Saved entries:
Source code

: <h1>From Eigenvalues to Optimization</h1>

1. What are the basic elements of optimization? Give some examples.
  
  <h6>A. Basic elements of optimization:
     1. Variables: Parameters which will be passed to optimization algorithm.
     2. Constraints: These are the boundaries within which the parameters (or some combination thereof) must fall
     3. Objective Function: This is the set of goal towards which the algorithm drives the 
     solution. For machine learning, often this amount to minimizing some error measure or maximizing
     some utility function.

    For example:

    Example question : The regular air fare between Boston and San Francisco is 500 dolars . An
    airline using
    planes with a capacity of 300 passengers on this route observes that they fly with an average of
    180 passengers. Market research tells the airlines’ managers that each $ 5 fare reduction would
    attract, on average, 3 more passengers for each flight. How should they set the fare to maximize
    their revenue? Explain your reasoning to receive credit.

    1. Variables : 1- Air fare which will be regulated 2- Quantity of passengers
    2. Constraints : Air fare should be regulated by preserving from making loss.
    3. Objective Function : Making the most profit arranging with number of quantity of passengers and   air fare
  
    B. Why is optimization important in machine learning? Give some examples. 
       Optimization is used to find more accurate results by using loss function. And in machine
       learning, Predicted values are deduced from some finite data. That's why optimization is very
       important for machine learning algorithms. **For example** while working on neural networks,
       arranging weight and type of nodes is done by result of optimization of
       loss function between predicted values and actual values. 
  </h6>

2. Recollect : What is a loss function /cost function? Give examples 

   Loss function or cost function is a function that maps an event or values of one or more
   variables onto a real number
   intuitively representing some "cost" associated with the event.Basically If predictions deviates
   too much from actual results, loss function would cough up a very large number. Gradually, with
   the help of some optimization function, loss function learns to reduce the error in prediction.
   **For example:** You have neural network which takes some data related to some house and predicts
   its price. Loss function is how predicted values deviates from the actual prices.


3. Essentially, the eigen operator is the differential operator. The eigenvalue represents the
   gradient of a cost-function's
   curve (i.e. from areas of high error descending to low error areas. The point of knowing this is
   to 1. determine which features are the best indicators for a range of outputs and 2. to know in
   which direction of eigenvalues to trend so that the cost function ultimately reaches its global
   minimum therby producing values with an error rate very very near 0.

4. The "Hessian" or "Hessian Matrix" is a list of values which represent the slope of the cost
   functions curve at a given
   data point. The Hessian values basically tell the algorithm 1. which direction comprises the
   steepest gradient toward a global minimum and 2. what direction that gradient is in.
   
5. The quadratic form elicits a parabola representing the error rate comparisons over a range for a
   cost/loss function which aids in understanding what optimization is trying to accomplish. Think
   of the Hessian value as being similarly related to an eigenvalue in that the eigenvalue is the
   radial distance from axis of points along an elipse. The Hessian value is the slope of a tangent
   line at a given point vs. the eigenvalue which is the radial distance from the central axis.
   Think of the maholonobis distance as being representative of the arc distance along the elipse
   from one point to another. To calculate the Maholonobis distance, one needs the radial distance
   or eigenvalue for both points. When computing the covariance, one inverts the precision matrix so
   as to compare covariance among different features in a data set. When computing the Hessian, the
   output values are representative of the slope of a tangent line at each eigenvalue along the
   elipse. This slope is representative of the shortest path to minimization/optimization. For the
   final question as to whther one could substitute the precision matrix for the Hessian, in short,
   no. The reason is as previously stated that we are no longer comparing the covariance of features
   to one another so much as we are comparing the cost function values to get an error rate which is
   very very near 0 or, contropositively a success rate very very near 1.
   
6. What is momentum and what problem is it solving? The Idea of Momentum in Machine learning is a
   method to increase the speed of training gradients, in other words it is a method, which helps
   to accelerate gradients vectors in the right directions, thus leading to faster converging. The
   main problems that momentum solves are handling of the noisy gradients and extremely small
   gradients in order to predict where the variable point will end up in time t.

**Task statement:**
Count every line of the entries that holds the string "arranging". Please answer with the count alone.

**Solution to this task:**
2